Nas discussões sobre o urbano, vemos com frequência o embate “mercado imobiliário versus parte da sociedade civil e da academia”, que classificam aquele como agentes de exclusão social e “especuladores” que comprometem o futuro das cidades.
Os fossos das desigualdades se materializam, em certa medida, nos muros que cercam condomínios e shopping centers fechados. “Mas o que há de se fazer?”, seus ocupantes e frequentadores perguntam, com muita razão, se a segurança pública no Brasil ainda engatinha, e o seu amadurecimento cada vez mais se consolida como mera miragem? E por sua vez, aquela cidade jardim edílica totalmente aberta é uma ideação que, como tal, permanece abstrata.
Se a cidade é o espaço da diversidade, há de se equacionar os diferentes padrões e disponibilidades de morar e consumir com menos contrastes hostis. Há de se buscar um “meio termo” onde se reconheça os desejos de privacidade de parcelas da população e, ao mesmo tempo, haja o estímulo à criação da boa interface pública dos empreendimentos privados. Com seus ônus e bônus, a construção civil como um todo é um “motor do desenvolvimento” e, por essência, possui necessidade de rentabilidade, além de ser um dos maiores geradores de empregos e de moradias para todas as faixas de renda.
Em que se pese a precariedade da segurança pública, há muito o que pode ser feito, o mundo está recheado de bons exemplos. Em várias cidades, principalmente europeias, e provavelmente após muitos embates semelhantes, as suas sociedades alcançaram algum nível de equilíbrio. Por exemplo, o mercado já absorve naturalmente coexistência de moradias sociais com outras rendas, aspecto em que o Brasil tem muito a evoluir.
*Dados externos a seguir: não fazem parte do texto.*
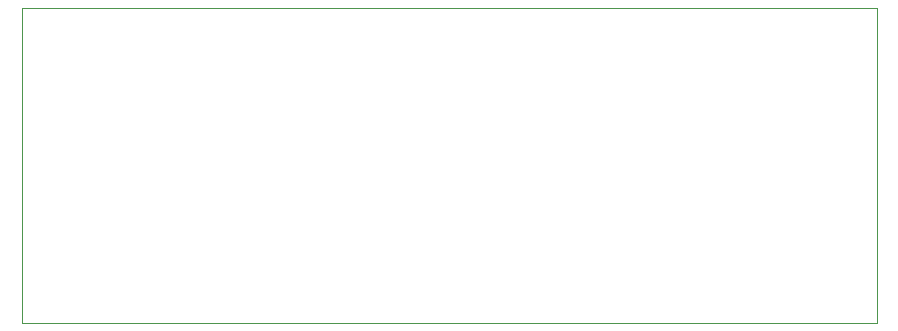
<source format=gbr>
%TF.GenerationSoftware,KiCad,Pcbnew,5.1.9+dfsg1-1*%
%TF.CreationDate,2022-01-14T18:54:08-05:00*%
%TF.ProjectId,samd51j18a,73616d64-3531-46a3-9138-612e6b696361,rev?*%
%TF.SameCoordinates,Original*%
%TF.FileFunction,Profile,NP*%
%FSLAX46Y46*%
G04 Gerber Fmt 4.6, Leading zero omitted, Abs format (unit mm)*
G04 Created by KiCad (PCBNEW 5.1.9+dfsg1-1) date 2022-01-14 18:54:08*
%MOMM*%
%LPD*%
G01*
G04 APERTURE LIST*
%TA.AperFunction,Profile*%
%ADD10C,0.050000*%
%TD*%
G04 APERTURE END LIST*
D10*
X100965000Y-88265000D02*
X100965000Y-61595000D01*
X100965000Y-88265000D02*
X173355000Y-88265000D01*
X173355000Y-88265000D02*
X173355000Y-61595000D01*
X100965000Y-61595000D02*
X173355000Y-61595000D01*
M02*

</source>
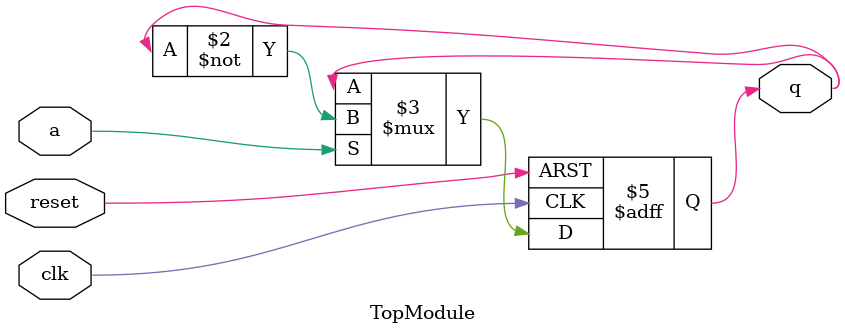
<source format=sv>
module TopModule(
    input logic clk,
    input logic a,
    input logic reset,
    output logic q
);

always_ff @(posedge clk or posedge reset) begin
    if (reset) begin
        q <= 1'b0; // Asynchronous reset to initial state
    end else if (a) begin
        q <= ~q; // Toggle state on positive edge of clk if a is 1
    end
end

endmodule
</source>
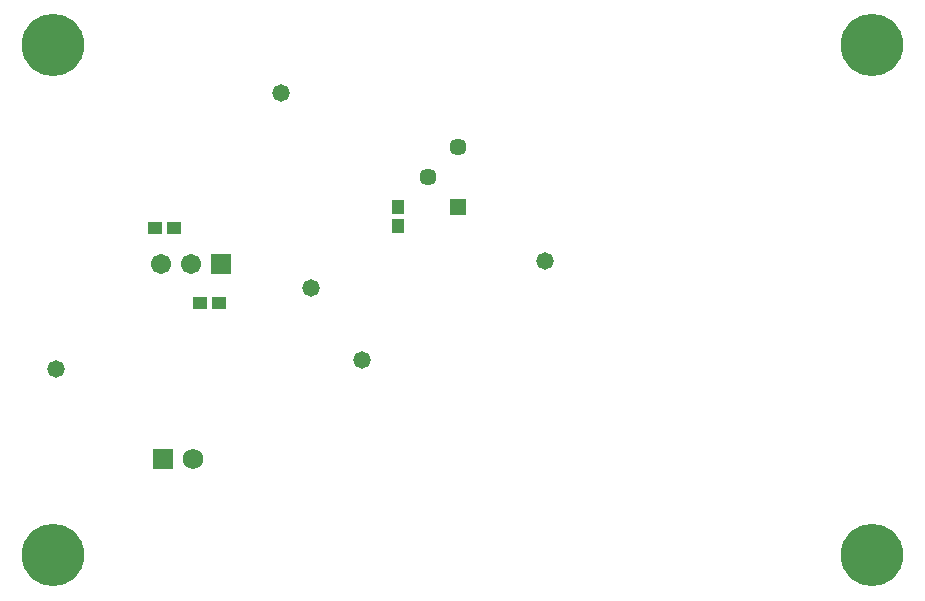
<source format=gbs>
G04*
G04 #@! TF.GenerationSoftware,Altium Limited,Altium Designer,25.8.1 (18)*
G04*
G04 Layer_Color=16711935*
%FSLAX25Y25*%
%MOIN*%
G70*
G04*
G04 #@! TF.SameCoordinates,388448DE-4009-46C6-BC9F-7F365E803C92*
G04*
G04*
G04 #@! TF.FilePolarity,Negative*
G04*
G01*
G75*
%ADD36C,0.06706*%
%ADD37R,0.06706X0.06706*%
%ADD38R,0.05721X0.05721*%
%ADD39C,0.05721*%
%ADD40R,0.06902X0.06902*%
%ADD41C,0.06902*%
%ADD42C,0.05800*%
%ADD43C,0.20800*%
%ADD54R,0.05138X0.04355*%
%ADD55R,0.04355X0.05138*%
D36*
X157000Y194000D02*
D03*
X167000D02*
D03*
D37*
X177000D02*
D03*
D38*
X255862Y213000D02*
D03*
D39*
X245862Y223000D02*
D03*
X255862Y233000D02*
D03*
D40*
X157571Y129000D02*
D03*
D41*
X167571D02*
D03*
D42*
X122000Y159000D02*
D03*
X207000Y186000D02*
D03*
X224000Y162000D02*
D03*
X197000Y251000D02*
D03*
X285000Y195000D02*
D03*
D43*
X121000Y97000D02*
D03*
X394000D02*
D03*
Y267000D02*
D03*
X121000D02*
D03*
D54*
X154848Y206000D02*
D03*
X169848Y181000D02*
D03*
X161152Y206000D02*
D03*
X176152Y181000D02*
D03*
D55*
X236000Y206848D02*
D03*
Y213152D02*
D03*
M02*

</source>
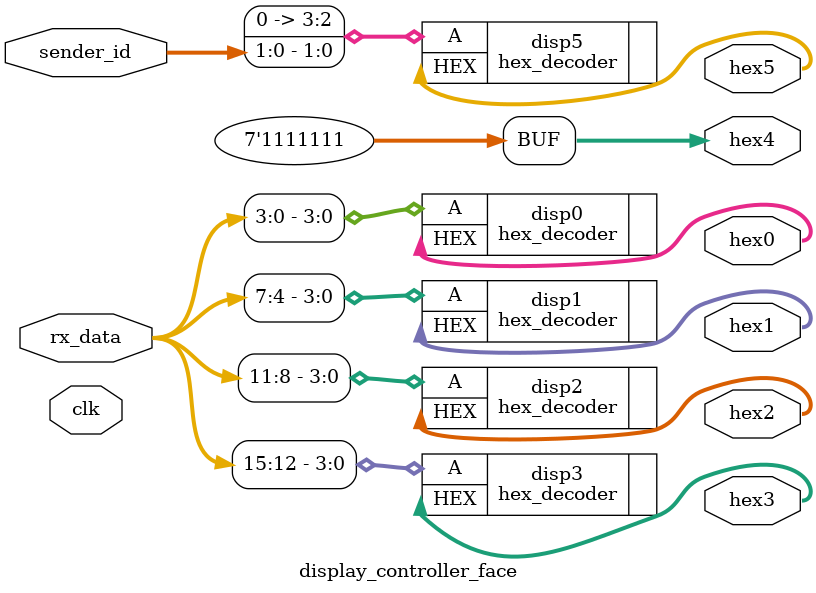
<source format=v>
module display_controller_face (clk, rx_data, sender_id, hex0, hex1, hex2, hex3, hex4, hex5);

    input wire clk;             // System Clock
    input wire [31:0] rx_data;  // 32-bit Data from Main Controller
    input wire [1:0] sender_id; // 2-bit Sender ID

    // 7-Segment Outputs (Active Low, 7 bits each)
    output wire [0:6] hex0;     // Display Data LSB [3:0]
    output wire [0:6] hex1;     // Display Data [7:4]
    output wire [0:6] hex2;     // Display Data [11:8]
    output wire [0:6] hex3;     // Display Data [15:12]
    output wire [0:6] hex4;     // Separator (Blank)
    output wire [0:6] hex5;     // Display Sender ID

    // -----------------------------------------------------------------
    // 7-Segment Decoding Logic
    // -----------------------------------------------------------------
    
    // 1. Data Display: Show lower 16 bits of rx_data on HEX0 ~ HEX3
    // Even if input is 8-bit, the accumulated value can be larger.
    hex_decoder disp0 (.A(rx_data[3:0]),   .HEX(hex0));
    hex_decoder disp1 (.A(rx_data[7:4]),   .HEX(hex1));
    hex_decoder disp2 (.A(rx_data[11:8]),  .HEX(hex2));
    hex_decoder disp3 (.A(rx_data[15:12]), .HEX(hex3));

    // 2. Blank Display (HEX4) - Turn off all segments for visual separation
    // 7'b1111111 means all segments OFF (Active Low)
    assign hex4 = 7'b1111111; 

    // 3. Sender ID Display (HEX5)
    // Pad 2-bit ID with 0s to match 4-bit input of the decoder
    hex_decoder disp5 (.A({2'b00, sender_id}), .HEX(hex5));

endmodule


</source>
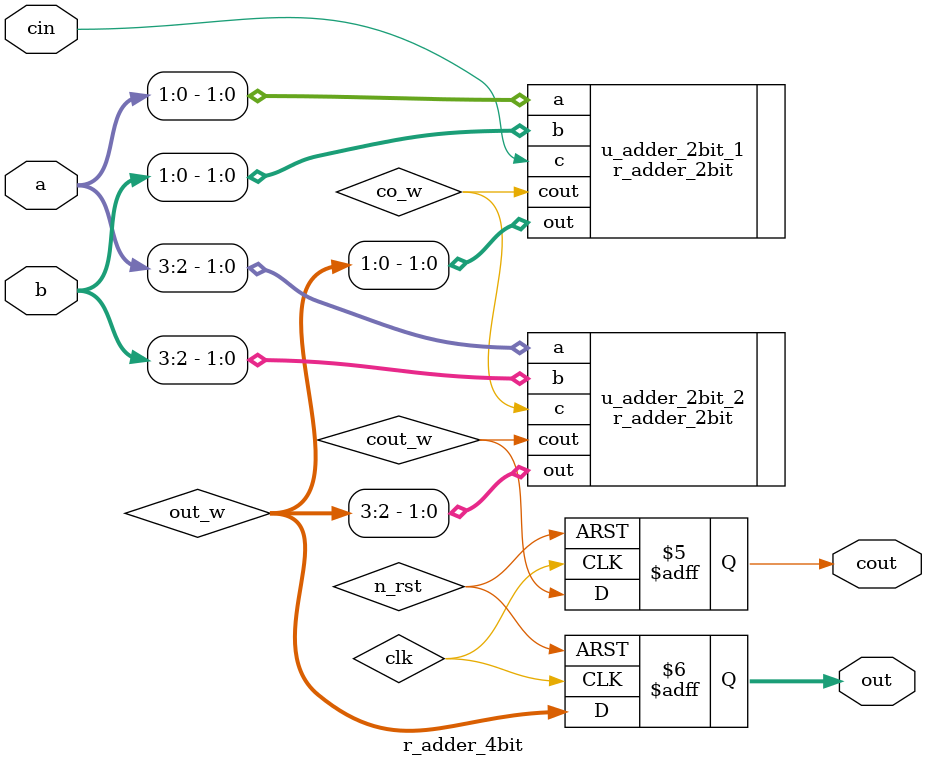
<source format=v>
module r_adder_4bit(
	input	[3:0]	a,
	input	[3:0]	b,
	input			cin,	// carry in

	output	reg	[3:0]	out,
	output				cout	// carry out
);

wire			co_w;

wire	[3:0]	out_w;
wire			cout_w;

// Out Flip Flop
always @(posedge clk or negedge n_rst) begin
	if (!n_rst) begin
		out <= 4'h0;
	end

	else begin
		out <= out_w;
	end
end

// Carry Out Flip Flop
always @(posedge clk or negedge n_rst) begin
	if (!n_rst) begin
		cout <= 1'b0;
	end

	else begin
		cout <= cout_w;
	end
end

r_adder_2bit u_adder_2bit_1(
	.a(a[1:0]),
	.b(b[1:0]),
	.c(cin),
	.out(out_w[1:0]),
	.cout(co_w)
);

r_adder_2bit u_adder_2bit_2(
	.a(a[3:2]),
	.b(b[3:2]),
	.c(co_w),
	.out(out_w[3:2]),
	.cout(cout_w)
);

endmodule

</source>
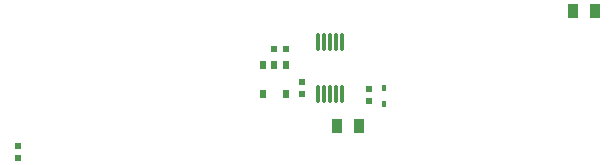
<source format=gtp>
G04*
G04 #@! TF.GenerationSoftware,Altium Limited,Altium Designer,20.2.4 (192)*
G04*
G04 Layer_Color=8421504*
%FSLAX25Y25*%
%MOIN*%
G70*
G04*
G04 #@! TF.SameCoordinates,5AF248B1-ED0B-47C2-8BD6-9DFDD3C18100*
G04*
G04*
G04 #@! TF.FilePolarity,Positive*
G04*
G01*
G75*
G04:AMPARAMS|DCode=18|XSize=57.09mil|YSize=11.81mil|CornerRadius=1.48mil|HoleSize=0mil|Usage=FLASHONLY|Rotation=90.000|XOffset=0mil|YOffset=0mil|HoleType=Round|Shape=RoundedRectangle|*
%AMROUNDEDRECTD18*
21,1,0.05709,0.00886,0,0,90.0*
21,1,0.05413,0.01181,0,0,90.0*
1,1,0.00295,0.00443,0.02707*
1,1,0.00295,0.00443,-0.02707*
1,1,0.00295,-0.00443,-0.02707*
1,1,0.00295,-0.00443,0.02707*
%
%ADD18ROUNDEDRECTD18*%
%ADD19R,0.01575X0.01890*%
%ADD20R,0.02362X0.01968*%
%ADD21R,0.02165X0.03150*%
%ADD22R,0.03543X0.05118*%
%ADD23R,0.01968X0.01968*%
%ADD24R,0.01968X0.01968*%
D18*
X172835Y142126D02*
D03*
X174803D02*
D03*
X176772D02*
D03*
X178740D02*
D03*
X180709D02*
D03*
Y124803D02*
D03*
X178740D02*
D03*
X176772D02*
D03*
X172835D02*
D03*
X174803D02*
D03*
D19*
X194882Y126614D02*
D03*
Y121417D02*
D03*
D20*
X72835Y103347D02*
D03*
Y107283D02*
D03*
X189764Y122441D02*
D03*
Y126378D02*
D03*
D21*
X162008Y124803D02*
D03*
X154527D02*
D03*
Y134252D02*
D03*
X158268D02*
D03*
X162008D02*
D03*
D22*
X265158Y152362D02*
D03*
X257677D02*
D03*
X186417Y114173D02*
D03*
X178937D02*
D03*
D23*
X167323Y124803D02*
D03*
Y128740D02*
D03*
D24*
X162205Y139764D02*
D03*
X158268D02*
D03*
M02*

</source>
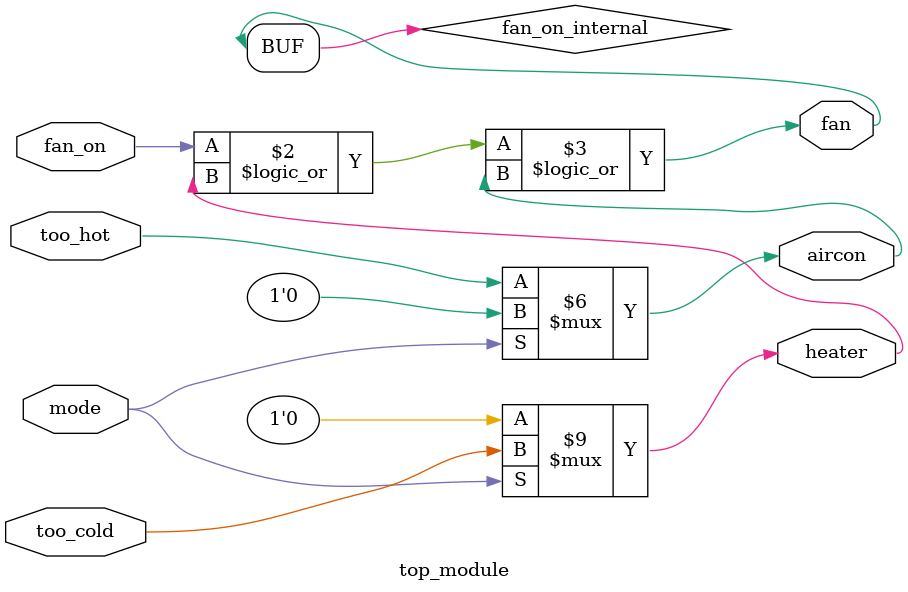
<source format=sv>
module top_module(
    input mode,
    input too_cold,
    input too_hot,
    input fan_on,
    output heater,
    output aircon,
    output fan
);

    reg fan_on_internal;

    always @* begin
        fan_on_internal = (fan_on || heater || aircon);
    end

    assign fan = fan_on_internal;

    always @(mode or too_cold or too_hot) begin
        if (mode) begin
            heater = too_cold;
            aircon = 0;
        end else begin
            heater = 0;
            aircon = too_hot;
        end
    end

endmodule

</source>
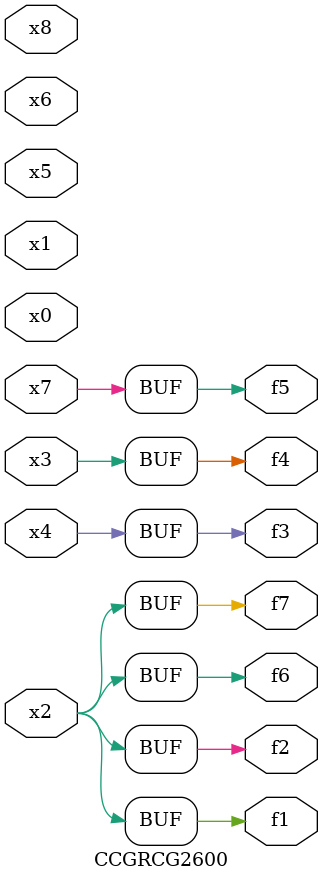
<source format=v>
module CCGRCG2600(
	input x0, x1, x2, x3, x4, x5, x6, x7, x8,
	output f1, f2, f3, f4, f5, f6, f7
);
	assign f1 = x2;
	assign f2 = x2;
	assign f3 = x4;
	assign f4 = x3;
	assign f5 = x7;
	assign f6 = x2;
	assign f7 = x2;
endmodule

</source>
Lerner sempre colocava que as cidades precisam de um desenho, de uma estrutura de crescimento capaz de orientar o seu desenvolvimento e de orientar a força do setor imobiliário a favor desse desenho que se quer construir. Assim, os poderes públicos e seus planejadores urbanos têm que fazer a sua parte – inicialmente reconhecendo a importância estratégica de conduzir suas cidades para uma maior “compacidade” (que diminui todos os custos urbanos), promovendo a mistura de atividades, de idades e de rendas, e priorizando o transporte coletivo sobre o automóvel. A economia decorrente será destinada a criar cidades para as PESSOAS, investindo em boas calçadas, parques, cultura, sem falar das necessidades sociais.
O uso do solo deve estimular, em especial nas áreas centrais e em outros eixos estratégicos/centralidades que componham esse desenho, as “frentes ativas” – podemos dizer que Curitiba, no seu setor estrutural, oferece um bom exemplo, capitaneado pelo Desenvolvimento Orientado pelo Transporte (DOT), onde a maior densidade e uso misto são estimulados ao longo do melhor transporte, com plena aceitação do mercado. A cidade de São Paulo tem aplicado o mesmo processo, com resultados concretos. Neste tópico em particular, Balneário Camboriú é uma referência positiva com seus contínuos térreos comerciais (grande maioria de pequeno comércio) que são acolhedores aos pedestres, aos idosos e, claro, aos consumidores.
Já a iniciativa privada pode e deve se adequar para a consciência coletiva de construir cidades melhores e diversificadas. Com certeza, megaempreendimentos têm sobra financeira para investir em frentes ativas e espaços de fruição pública. Os pequenos empreendimentos, por sua vez, frequentemente já contribuem com a diversidade, principalmente a de rendas. No conjunto, podemos conviver com condomínios fechados – menores, sem bloquear a conectividade da vizinhança, tendo como “muro” um perímetro de lotes abertos e com comércio e serviços junto às suas portarias. E se os muros forem “inevitáveis”, que sejam visualmente permeáveis ou verdes. Podemos conviver com shoppings fechados, no bom exemplo de alguns deles com interface urbana agradável, com lojas voltadas à calçada, sem o mar de estacionamento que desumaniza seu entorno.
Como dizia Jane Jacobs, janelas e portas junto às calçadas são os “olhos da rua”, que aumentam a segurança, possibilitam o passeio dos “sem-carro”, criam cenários de encontro e favorecem a coexistência.
São conhecidas mundo afora as imagens da idosa ou idoso no Japão varrendo sua própria calçada todas as manhãs. O senso da urbanidade e da “gentileza urbana” que tanta falta faz às nossas cidades… Aqui é muito comum vermos materializado o “porta adentro, tudo; porta afora, nada”. Há que se despertar aquela consciência cidadã do imensurável valor da integração pública X privada.
Paulo Kawahara, sócio-fundador do Instituto Jaime Lerner
*Este texto não reflete, necessariamente, a opinião do Caos Planejado.